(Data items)

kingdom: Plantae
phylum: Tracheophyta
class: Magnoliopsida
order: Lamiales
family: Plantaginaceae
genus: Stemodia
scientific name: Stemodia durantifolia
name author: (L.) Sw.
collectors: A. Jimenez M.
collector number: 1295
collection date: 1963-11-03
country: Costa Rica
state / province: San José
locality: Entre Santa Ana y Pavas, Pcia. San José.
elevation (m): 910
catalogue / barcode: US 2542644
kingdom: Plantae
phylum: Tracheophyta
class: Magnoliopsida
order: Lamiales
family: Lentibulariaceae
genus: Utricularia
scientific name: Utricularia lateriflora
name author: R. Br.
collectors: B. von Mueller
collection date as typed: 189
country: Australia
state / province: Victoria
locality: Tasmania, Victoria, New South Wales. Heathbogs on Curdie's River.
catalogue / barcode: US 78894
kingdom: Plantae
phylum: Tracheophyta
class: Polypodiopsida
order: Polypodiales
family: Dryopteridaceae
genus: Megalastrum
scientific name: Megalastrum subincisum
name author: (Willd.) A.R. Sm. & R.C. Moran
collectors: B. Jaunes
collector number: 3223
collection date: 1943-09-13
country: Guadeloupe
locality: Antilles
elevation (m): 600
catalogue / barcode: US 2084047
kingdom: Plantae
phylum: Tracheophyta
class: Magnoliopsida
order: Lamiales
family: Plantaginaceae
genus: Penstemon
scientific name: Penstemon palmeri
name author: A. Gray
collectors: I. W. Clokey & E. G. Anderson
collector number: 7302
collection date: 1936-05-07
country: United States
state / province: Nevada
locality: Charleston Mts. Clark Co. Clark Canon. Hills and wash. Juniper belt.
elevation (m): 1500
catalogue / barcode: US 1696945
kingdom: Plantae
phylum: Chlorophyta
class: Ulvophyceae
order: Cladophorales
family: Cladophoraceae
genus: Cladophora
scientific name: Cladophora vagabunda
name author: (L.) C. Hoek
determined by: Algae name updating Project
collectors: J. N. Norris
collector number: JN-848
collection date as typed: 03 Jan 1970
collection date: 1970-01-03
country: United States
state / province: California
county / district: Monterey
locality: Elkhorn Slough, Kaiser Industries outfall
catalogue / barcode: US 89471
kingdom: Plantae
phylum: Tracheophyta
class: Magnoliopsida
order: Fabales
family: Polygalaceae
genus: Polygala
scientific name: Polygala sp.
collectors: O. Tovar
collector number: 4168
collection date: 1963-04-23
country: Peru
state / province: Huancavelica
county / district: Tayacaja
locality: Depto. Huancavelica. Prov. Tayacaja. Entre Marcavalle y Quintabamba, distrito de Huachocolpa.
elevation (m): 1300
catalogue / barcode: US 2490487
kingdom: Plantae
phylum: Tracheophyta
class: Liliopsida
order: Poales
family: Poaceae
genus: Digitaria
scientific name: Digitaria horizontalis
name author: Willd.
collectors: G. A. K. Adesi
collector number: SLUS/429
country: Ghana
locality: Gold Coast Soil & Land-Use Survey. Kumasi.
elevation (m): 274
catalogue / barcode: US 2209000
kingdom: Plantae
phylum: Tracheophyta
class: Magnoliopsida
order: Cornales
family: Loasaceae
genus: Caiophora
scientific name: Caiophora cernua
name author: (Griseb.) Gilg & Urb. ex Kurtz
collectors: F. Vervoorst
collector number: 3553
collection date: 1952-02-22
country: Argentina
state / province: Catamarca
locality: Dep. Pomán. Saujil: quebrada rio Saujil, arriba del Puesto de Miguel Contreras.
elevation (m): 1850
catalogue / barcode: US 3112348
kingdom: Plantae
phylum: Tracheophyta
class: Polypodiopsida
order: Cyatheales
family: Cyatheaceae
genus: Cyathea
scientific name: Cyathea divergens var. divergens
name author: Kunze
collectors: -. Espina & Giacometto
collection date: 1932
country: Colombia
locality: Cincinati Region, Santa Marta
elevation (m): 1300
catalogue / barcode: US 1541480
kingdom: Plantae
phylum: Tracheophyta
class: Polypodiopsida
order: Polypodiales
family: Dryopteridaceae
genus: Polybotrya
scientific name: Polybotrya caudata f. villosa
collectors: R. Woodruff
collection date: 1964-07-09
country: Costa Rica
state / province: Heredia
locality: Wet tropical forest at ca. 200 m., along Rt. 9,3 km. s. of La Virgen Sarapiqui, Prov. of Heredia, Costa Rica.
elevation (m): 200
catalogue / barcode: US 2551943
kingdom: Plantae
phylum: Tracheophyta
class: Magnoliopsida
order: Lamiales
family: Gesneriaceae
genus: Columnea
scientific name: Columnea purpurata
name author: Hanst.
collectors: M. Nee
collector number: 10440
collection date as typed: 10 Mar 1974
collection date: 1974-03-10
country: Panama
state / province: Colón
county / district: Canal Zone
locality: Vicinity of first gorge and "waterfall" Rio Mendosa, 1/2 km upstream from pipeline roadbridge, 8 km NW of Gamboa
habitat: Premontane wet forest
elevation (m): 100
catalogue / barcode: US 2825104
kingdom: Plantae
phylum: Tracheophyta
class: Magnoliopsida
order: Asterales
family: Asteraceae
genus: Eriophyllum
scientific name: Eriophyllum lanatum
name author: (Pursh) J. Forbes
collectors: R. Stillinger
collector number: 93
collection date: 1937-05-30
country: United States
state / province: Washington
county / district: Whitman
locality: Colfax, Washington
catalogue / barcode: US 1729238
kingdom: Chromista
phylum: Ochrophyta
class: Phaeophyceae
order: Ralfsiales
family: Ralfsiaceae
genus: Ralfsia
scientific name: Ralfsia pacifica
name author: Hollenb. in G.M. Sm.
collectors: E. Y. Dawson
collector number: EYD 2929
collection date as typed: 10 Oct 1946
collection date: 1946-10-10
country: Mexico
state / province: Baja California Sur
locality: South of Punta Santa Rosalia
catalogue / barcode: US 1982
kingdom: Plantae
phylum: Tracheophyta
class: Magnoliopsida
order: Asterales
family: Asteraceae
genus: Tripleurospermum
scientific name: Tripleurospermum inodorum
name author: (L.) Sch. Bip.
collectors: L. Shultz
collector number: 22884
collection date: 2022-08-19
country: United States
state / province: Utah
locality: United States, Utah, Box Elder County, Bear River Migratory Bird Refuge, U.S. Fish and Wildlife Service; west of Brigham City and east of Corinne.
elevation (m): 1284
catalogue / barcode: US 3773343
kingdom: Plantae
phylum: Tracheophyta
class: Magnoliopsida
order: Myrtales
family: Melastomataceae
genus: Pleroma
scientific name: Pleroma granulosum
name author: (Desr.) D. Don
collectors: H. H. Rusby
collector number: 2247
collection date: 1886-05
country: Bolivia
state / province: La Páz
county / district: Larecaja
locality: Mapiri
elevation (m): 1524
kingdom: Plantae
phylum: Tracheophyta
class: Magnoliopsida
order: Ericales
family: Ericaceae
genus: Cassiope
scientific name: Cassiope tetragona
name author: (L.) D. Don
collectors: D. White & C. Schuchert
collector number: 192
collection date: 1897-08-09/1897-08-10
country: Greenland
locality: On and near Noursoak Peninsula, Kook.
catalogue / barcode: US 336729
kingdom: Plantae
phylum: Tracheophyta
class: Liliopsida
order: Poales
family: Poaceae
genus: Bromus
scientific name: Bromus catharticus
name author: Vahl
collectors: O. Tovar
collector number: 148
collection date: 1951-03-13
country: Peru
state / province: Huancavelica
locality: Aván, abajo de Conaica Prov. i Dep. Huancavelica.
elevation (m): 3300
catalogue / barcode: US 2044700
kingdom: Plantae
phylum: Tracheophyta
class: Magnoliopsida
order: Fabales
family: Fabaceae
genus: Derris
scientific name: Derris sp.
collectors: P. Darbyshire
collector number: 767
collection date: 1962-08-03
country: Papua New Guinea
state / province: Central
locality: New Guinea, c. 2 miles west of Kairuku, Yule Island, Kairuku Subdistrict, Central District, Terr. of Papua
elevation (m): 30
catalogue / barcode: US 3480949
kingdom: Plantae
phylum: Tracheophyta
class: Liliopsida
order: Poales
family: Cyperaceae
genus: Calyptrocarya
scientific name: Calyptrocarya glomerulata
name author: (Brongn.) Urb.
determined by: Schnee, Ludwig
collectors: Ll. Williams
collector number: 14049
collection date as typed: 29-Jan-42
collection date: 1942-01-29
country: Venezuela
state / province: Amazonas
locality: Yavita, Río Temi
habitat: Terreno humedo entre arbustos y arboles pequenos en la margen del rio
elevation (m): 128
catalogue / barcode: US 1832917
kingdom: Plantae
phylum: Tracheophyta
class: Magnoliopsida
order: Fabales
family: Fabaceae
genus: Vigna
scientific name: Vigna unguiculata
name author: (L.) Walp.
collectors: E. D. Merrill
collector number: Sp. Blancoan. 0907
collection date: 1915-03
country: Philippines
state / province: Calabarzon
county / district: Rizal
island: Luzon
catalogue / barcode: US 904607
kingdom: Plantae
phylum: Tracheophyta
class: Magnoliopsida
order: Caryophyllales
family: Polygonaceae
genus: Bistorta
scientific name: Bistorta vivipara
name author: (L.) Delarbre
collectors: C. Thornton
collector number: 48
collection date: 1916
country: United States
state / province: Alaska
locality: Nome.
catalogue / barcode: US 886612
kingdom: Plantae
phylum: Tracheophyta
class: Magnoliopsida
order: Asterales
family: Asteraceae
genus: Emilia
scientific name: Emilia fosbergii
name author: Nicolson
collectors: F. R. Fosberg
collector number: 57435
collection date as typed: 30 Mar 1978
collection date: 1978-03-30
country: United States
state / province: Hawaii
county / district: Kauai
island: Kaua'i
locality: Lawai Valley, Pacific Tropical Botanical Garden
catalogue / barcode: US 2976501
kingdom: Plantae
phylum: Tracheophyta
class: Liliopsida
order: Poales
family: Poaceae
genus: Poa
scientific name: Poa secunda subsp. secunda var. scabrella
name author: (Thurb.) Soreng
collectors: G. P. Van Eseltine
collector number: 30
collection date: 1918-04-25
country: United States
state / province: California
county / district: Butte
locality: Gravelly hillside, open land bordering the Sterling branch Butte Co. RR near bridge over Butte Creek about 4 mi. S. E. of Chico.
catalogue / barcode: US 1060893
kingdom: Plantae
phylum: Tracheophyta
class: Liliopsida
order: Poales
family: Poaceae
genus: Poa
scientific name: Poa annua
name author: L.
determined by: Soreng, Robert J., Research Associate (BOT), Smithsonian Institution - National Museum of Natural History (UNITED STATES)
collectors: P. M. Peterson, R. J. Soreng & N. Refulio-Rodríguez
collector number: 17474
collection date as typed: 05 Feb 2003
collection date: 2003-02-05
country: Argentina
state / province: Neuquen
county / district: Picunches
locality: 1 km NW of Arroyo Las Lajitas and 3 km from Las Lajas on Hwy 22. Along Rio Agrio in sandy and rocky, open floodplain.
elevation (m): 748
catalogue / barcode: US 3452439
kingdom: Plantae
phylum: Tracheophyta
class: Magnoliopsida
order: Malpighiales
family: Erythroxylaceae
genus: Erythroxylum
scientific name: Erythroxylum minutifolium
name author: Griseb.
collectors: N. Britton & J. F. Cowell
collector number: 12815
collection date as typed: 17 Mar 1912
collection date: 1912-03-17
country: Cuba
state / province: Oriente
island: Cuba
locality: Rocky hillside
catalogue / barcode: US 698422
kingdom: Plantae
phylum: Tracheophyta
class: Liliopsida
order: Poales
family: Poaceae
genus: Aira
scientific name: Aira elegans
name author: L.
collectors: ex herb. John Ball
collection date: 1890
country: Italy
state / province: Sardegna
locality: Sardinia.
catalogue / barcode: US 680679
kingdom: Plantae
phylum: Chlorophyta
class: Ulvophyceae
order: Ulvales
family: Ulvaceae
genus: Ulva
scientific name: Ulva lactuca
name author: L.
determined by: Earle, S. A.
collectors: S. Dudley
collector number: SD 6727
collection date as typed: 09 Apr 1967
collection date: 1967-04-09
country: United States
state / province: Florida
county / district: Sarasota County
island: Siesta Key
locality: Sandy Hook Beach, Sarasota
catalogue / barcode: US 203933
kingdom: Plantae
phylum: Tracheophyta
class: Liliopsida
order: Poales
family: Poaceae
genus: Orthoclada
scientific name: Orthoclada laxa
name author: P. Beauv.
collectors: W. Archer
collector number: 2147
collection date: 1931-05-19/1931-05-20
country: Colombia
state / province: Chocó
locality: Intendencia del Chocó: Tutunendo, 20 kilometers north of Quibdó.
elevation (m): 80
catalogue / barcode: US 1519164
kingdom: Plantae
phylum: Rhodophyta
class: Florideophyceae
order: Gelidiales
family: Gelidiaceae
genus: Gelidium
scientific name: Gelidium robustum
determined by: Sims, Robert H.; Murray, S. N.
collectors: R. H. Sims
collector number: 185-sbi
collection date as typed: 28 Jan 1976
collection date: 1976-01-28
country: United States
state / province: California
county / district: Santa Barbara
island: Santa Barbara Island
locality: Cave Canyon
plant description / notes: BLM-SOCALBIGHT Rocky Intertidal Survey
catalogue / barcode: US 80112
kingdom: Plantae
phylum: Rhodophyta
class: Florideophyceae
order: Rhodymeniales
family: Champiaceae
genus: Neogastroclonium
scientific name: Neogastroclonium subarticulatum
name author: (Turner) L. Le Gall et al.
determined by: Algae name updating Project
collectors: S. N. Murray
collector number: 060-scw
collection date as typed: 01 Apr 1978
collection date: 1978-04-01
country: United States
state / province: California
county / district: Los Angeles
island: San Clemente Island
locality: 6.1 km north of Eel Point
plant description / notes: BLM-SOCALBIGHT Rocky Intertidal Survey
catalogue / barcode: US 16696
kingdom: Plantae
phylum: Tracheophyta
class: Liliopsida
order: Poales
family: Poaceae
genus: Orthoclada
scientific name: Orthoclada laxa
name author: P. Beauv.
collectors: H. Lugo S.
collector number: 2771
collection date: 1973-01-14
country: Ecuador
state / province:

What you will do
Return the lines of the rows starting at the line containing "collectors: Ll. Williams" and ending at the line containing "name author: (L.) Walp.", copied verbatim.

Answer for this exercise
collectors: Ll. Williams
collector number: 14049
collection date as typed: 29-Jan-42
collection date: 1942-01-29
country: Venezuela
state / province: Amazonas
locality: Yavita, Río Temi
habitat: Terreno humedo entre arbustos y arboles pequenos en la margen del rio
elevation (m): 128
catalogue / barcode: US 1832917
kingdom: Plantae
phylum: Tracheophyta
class: Magnoliopsida
order: Fabales
family: Fabaceae
genus: Vigna
scientific name: Vigna unguiculata
name author: (L.) Walp.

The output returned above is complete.